(Saved data entries)
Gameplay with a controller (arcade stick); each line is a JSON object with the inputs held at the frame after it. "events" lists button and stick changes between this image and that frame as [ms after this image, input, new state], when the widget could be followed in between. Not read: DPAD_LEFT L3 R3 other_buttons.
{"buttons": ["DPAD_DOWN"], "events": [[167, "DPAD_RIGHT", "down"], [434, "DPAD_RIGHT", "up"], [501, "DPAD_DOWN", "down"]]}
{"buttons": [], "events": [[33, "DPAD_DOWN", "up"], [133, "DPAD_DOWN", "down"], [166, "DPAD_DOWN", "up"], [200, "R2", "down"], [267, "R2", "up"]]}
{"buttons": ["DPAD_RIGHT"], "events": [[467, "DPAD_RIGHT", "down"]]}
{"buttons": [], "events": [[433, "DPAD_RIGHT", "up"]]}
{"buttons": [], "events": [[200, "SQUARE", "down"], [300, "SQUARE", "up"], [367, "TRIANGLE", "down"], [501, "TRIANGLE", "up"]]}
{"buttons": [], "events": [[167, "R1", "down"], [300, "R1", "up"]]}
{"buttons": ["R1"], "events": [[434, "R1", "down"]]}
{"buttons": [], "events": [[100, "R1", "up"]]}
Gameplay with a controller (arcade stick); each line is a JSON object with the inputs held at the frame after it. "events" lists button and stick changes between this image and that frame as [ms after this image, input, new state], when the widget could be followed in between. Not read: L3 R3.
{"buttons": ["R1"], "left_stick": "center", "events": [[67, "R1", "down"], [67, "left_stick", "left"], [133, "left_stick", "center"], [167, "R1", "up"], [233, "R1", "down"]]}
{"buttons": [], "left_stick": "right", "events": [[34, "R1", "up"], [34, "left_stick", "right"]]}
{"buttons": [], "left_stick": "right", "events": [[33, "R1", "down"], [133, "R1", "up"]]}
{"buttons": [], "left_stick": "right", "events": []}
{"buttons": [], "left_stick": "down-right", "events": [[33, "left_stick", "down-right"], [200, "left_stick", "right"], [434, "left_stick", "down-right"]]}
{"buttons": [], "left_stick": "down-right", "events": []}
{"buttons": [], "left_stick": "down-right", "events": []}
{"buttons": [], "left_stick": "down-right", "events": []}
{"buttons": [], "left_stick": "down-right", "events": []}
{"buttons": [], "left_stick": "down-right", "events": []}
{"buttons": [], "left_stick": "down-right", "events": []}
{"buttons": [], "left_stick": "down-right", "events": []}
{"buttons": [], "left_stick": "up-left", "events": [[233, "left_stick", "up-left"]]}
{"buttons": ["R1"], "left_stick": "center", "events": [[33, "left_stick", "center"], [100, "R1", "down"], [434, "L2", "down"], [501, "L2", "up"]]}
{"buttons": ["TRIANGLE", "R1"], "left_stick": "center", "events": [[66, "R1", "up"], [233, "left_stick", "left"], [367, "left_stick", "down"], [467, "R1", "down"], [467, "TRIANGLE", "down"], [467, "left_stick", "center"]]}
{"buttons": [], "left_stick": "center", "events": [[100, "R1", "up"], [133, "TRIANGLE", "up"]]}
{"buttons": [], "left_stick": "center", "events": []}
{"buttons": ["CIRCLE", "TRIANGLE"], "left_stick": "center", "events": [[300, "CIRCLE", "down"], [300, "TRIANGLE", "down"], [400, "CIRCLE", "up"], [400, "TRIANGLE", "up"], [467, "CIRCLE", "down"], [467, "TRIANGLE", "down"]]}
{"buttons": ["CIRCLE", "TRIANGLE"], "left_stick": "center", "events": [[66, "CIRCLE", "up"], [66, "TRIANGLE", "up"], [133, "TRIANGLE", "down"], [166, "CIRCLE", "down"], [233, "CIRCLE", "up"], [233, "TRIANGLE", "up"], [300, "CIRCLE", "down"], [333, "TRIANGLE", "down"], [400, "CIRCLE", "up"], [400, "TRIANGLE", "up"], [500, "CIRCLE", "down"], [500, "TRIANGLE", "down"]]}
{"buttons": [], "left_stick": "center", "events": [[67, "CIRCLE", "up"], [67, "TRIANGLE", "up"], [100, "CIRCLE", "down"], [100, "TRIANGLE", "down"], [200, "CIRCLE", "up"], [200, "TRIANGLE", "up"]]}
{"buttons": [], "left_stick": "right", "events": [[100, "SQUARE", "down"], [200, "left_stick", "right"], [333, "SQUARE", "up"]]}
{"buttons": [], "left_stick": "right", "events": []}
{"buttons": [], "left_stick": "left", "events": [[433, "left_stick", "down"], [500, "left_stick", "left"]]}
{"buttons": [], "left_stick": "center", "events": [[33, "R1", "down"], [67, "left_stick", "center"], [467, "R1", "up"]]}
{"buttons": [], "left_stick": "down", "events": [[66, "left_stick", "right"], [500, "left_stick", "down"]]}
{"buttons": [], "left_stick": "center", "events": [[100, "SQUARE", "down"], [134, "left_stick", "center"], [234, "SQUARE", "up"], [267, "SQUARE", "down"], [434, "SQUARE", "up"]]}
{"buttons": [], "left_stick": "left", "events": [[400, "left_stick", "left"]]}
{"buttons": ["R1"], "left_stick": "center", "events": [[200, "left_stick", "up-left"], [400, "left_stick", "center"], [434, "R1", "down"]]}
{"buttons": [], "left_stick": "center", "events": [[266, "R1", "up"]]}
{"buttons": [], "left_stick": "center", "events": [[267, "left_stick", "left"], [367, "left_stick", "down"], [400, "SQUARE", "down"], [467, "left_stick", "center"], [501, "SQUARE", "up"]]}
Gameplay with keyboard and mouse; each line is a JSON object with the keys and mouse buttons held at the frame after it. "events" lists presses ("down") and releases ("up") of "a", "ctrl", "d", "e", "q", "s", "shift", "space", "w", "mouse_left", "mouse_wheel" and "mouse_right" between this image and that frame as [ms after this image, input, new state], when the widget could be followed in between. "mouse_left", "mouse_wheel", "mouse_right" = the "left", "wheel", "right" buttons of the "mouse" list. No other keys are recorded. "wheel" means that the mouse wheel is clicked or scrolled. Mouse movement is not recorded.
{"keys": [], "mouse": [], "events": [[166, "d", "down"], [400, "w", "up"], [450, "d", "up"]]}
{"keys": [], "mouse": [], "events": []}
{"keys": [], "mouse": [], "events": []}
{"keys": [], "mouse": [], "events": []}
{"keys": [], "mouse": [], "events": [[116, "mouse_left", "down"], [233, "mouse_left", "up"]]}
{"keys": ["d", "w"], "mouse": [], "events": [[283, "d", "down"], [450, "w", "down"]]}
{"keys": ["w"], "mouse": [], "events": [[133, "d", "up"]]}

About this exercise: Only a number belongs in the answer: the number of lines in the preceding data that hold "frame".

Answer for the task: 3